=== Section Start ===
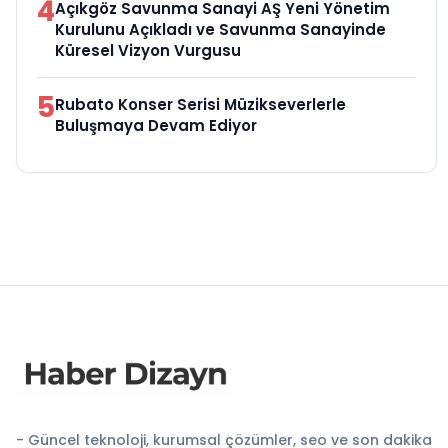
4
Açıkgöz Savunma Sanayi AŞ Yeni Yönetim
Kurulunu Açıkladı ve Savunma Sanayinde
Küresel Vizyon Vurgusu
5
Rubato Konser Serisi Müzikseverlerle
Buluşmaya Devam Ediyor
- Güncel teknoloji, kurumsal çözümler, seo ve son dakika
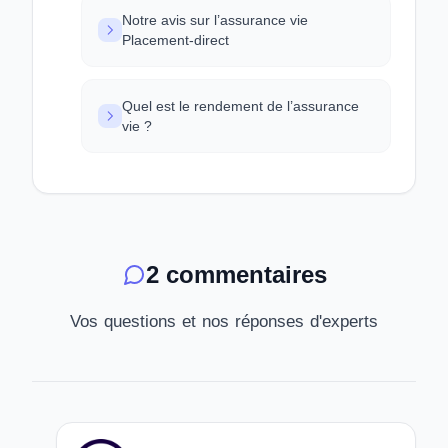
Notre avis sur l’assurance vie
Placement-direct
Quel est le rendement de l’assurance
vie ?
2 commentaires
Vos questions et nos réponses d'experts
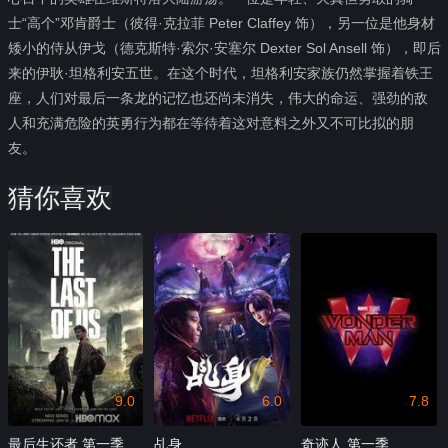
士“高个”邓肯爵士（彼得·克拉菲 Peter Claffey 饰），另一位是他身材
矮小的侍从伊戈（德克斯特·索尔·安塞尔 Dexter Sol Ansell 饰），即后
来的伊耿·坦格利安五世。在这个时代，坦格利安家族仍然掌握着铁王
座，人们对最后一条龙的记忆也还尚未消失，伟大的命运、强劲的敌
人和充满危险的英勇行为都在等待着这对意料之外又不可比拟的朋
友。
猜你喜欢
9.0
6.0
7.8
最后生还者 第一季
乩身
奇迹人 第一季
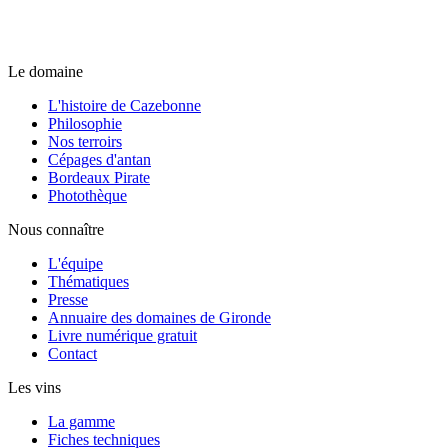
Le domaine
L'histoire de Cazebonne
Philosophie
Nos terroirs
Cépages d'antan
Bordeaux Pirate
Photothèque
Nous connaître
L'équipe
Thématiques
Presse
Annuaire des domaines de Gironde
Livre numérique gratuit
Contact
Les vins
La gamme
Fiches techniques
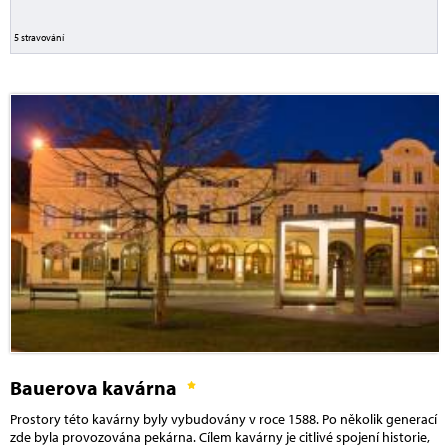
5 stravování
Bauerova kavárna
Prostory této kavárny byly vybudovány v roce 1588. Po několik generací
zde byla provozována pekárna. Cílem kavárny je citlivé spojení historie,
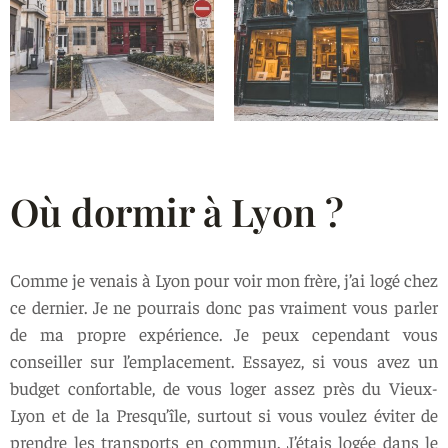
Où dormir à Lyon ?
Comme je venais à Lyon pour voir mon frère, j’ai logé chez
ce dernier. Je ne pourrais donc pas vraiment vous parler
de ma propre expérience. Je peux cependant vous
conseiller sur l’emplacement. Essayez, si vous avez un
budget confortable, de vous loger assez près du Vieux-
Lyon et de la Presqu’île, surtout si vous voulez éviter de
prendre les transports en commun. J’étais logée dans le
=== Section End ===
• **WHAT YOU ARE ASKED TO DO**
Return the text read from each of the records above, character for character, without the pictures.

• **RESULT FOR THIS EXERCISE**
4
Açıkgöz Savunma Sanayi AŞ Yeni Yönetim
Kurulunu Açıkladı ve Savunma Sanayinde
Küresel Vizyon Vurgusu
5
Rubato Konser Serisi Müzikseverlerle
Buluşmaya Devam Ediyor
- Güncel teknoloji, kurumsal çözümler, seo ve son dakika
Notre avis sur l’assurance vie
Placement-direct
Quel est le rendement de l’assurance
vie ?
2 commentaires
Vos questions et nos réponses d'experts
士“高个”邓肯爵士（彼得·克拉菲 Peter Claffey 饰），另一位是他身材
矮小的侍从伊戈（德克斯特·索尔·安塞尔 Dexter Sol Ansell 饰），即后
来的伊耿·坦格利安五世。在这个时代，坦格利安家族仍然掌握着铁王
座，人们对最后一条龙的记忆也还尚未消失，伟大的命运、强劲的敌
人和充满危险的英勇行为都在等待着这对意料之外又不可比拟的朋
友。
猜你喜欢
9.0
6.0
7.8
最后生还者 第一季
乩身
奇迹人 第一季
Le domaine
L'histoire de Cazebonne
Philosophie
Nos terroirs
Cépages d'antan
Bordeaux Pirate
Photothèque
Nous connaître
L'équipe
Thématiques
Presse
Annuaire des domaines de Gironde
Livre numérique gratuit
Contact
Les vins
La gamme
Fiches techniques
5 stravování
Bauerova kavárna
Prostory této kavárny byly vybudovány v roce 1588. Po několik generací
zde byla provozována pekárna. Cílem kavárny je citlivé spojení historie,
Où dormir à Lyon ?
Comme je venais à Lyon pour voir mon frère, j’ai logé chez
ce dernier. Je ne pourrais donc pas vraiment vous parler
de ma propre expérience. Je peux cependant vous
conseiller sur l’emplacement. Essayez, si vous avez un
budget confortable, de vous loger assez près du Vieux-
Lyon et de la Presqu’île, surtout si vous voulez éviter de
prendre les transports en commun. J’étais logée dans le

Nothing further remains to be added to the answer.